Korea's Ministry of Trade, Industry and Energy and the U.S. Commerce Department announced Monday that Korea was exempted from Washington's foreign direct product rules.
 
“The U.S. Department of Commerce, through the Bureau of Industry and Security (BIS) added the Republic of Korea to the list of countries to receive an exclusion from the license requirements required under the U.S. Russia/Belarus Sanctions rules, including the foreign direct product (FDP) rules for Russia/Belarus,” according to a statement released by the Commerce Department.  
 
The foreign direct product rules require products that are exported to Russia -- regardless of where they are manufactured -- to get the approval of the U.S. government if the product uses U.S. technology.  

 
The rules were applied on Feb. 24 when Russia invaded Ukraine.  
 
The export controls applied to sensitive products such as semiconductors, computers, telecommunication equipment, sensors, lasers and aviation electronics.
 
Korea initially was excluded from a list of countries exempted from the controls, which included U.S. allies like the EU, Japan, Canada, Australia, New Zealand and the U.K.  
 
Only when it increased its sanctions on Russia was it put on the list.
 
On Monday, Seoul announced that it was sanctioning the Russian central bank along with the Russian National Wealth Fund and the Russian Direct Investment Fund, and increased the number of commercial banks it sanctioned.  
 
The Blue House on Tuesday announced that U.S. President Joe Biden sent a letter to President Moon Jae-in about the sanctions.  
 
"President Biden in the letter said Korea's stringent actions will send a power message supporting Ukraine's sovereignty," said Blue House spokesperson Park Kyung-mi.
 
The export controls were expected to have a major impact on Korean exports, especially smartphones.  
 
Samsung Electronics holds the biggest market share in Russia, controlling 30 percent of the smartphone market.  
 
Hyundai Motor has the biggest market share in Russia for cars of 27 percent.
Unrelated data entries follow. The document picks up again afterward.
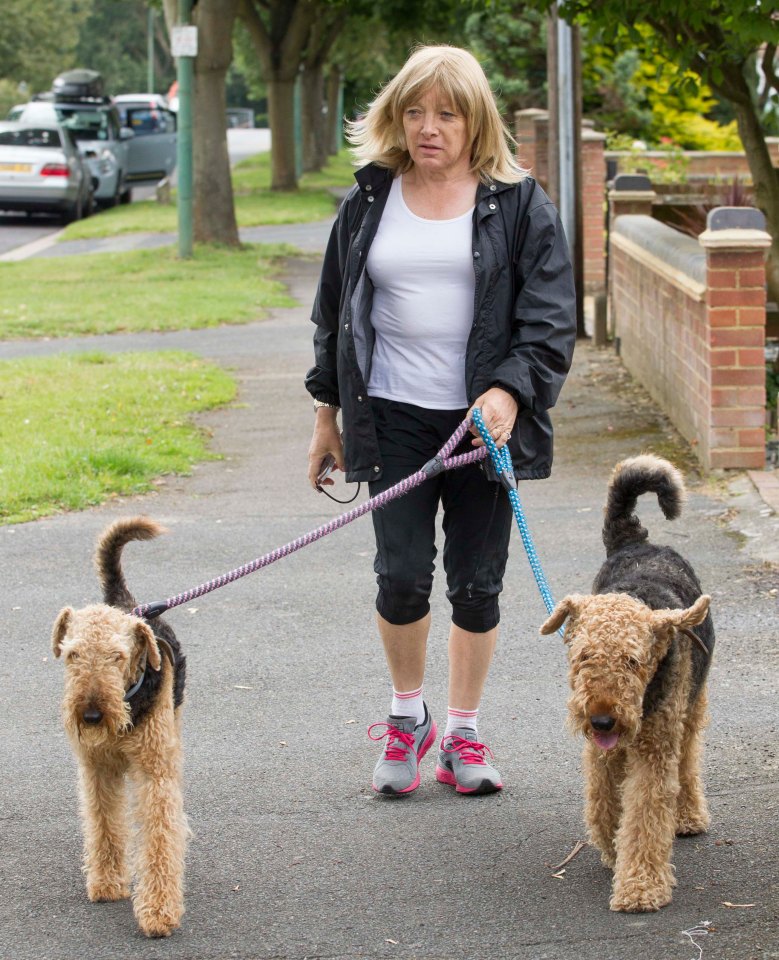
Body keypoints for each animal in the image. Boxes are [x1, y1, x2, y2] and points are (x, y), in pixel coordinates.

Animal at [544, 454, 712, 912]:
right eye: (583, 656)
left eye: (633, 661)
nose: (602, 720)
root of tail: (636, 541)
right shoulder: (602, 754)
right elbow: (604, 803)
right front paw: (610, 845)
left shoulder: (654, 749)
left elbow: (645, 815)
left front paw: (640, 886)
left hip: (690, 707)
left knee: (687, 758)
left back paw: (689, 815)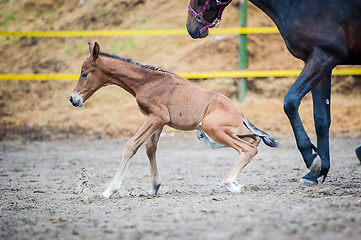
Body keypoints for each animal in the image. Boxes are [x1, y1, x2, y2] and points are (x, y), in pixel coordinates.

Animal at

Cars would have come under the export ban.  
 
Korea’s exports to Russia last year only accounted for 1.6 percent of all its exports. Automobiles accounted for 25.5 percent and automotive parts 15.1 percent. 
 
“We, as a proud ally and partner, are pleased to join the global coalition of nations that are standing against Russia’s aggression by implementing stringent export control policies, dedicated to supporting Ukraine in its path towards peace and stability,” Trade Minister Moon Sung-wook said in a statement.  
 
“This unprecedented multilateral coordination on export controls is an essential component to ensuring our response to Russia’s invasion is swift, severe and successful,” Gina Raimondo, Commerce Secretary said. “I’m proud to accept the ROK’s commitment to that effort.”  
  
Meanwhile Russia included Korea among countries it has labeled as "unfriendly" along with the Ukraine, the U.S., EU, Japan, Canada, U.K. Australia, New Zealand, Singapore and Taiwan.  
 
Being listed as an unfriendly country temporarily bans non-Russian residents of Russia from wiring foreign currency to the country; prohibits Russian companies and government entities from paying debts to creditors in countries labeled unfriendly in dollars; and requires all transactions between companies in countries labeled unfriendly and Russian companies or residents to be approved by the Russian Commission on Monitoring Foreign Investment.  
 
Trade Minister Yeo Han-koo presided over a meeting Tuesday to assess the situation.  
 
“Our country as a responsible member of the international society has joined the sanctions against Russia and as a result was listed by the Russian government as unfriendly,” said Yeo.  
 
The Russian currency, which was trading around 70 to 80 against the U.S. greenback before the Ukraine invasion, has depreciated to 150 to the dollar.  
 
With the value of the ruble falling, Korean companies like shipbuilders may have trouble getting paid by Russian customers.